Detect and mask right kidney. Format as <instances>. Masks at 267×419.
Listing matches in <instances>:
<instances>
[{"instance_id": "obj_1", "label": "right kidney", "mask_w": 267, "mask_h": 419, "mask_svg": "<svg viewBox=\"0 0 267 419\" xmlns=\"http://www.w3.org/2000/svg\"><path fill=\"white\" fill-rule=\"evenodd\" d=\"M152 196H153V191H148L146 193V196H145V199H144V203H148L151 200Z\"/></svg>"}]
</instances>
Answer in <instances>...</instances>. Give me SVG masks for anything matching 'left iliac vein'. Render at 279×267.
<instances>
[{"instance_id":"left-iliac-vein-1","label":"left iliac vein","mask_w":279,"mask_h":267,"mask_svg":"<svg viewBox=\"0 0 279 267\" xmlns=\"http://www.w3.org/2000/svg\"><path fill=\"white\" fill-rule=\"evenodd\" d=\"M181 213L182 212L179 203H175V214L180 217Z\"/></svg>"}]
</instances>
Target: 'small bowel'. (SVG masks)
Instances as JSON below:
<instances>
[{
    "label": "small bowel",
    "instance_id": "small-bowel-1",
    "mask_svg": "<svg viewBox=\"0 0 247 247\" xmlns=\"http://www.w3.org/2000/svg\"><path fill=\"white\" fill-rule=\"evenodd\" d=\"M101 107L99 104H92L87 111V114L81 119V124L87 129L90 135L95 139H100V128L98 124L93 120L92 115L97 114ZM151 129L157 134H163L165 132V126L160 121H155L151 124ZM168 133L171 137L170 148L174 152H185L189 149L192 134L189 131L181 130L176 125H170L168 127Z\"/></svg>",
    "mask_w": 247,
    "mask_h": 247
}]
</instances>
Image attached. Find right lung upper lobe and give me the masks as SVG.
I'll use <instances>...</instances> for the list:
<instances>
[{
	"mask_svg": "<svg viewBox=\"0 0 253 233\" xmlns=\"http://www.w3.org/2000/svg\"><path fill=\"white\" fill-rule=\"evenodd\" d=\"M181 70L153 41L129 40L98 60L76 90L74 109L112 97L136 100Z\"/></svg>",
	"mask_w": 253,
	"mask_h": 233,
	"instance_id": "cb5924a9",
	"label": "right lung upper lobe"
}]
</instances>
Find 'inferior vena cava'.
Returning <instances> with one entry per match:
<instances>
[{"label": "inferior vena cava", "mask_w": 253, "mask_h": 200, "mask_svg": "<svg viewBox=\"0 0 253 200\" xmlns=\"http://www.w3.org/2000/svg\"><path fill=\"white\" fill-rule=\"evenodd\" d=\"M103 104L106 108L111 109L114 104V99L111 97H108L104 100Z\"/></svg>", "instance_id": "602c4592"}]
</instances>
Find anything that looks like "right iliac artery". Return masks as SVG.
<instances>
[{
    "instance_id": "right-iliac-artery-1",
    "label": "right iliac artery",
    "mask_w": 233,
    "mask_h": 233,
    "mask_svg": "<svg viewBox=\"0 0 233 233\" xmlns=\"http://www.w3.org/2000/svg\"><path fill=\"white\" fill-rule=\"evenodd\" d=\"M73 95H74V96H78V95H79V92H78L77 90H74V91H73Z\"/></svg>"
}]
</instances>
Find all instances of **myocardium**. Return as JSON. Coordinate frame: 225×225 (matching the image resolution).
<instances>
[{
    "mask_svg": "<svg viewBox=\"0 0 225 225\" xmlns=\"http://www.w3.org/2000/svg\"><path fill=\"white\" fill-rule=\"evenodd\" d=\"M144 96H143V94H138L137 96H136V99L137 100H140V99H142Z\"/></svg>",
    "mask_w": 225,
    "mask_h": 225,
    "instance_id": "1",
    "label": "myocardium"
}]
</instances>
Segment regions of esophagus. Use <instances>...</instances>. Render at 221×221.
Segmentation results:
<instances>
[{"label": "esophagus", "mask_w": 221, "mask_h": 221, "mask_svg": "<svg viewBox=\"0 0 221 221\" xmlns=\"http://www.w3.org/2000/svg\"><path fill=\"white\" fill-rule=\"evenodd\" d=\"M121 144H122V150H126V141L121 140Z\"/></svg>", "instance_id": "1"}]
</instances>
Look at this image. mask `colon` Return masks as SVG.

——————

__OBJECTIVE__: Please count the lines of the data above that contain the word "anything", and give only that number.

__SOLUTION FOR THIS PROBLEM__: 2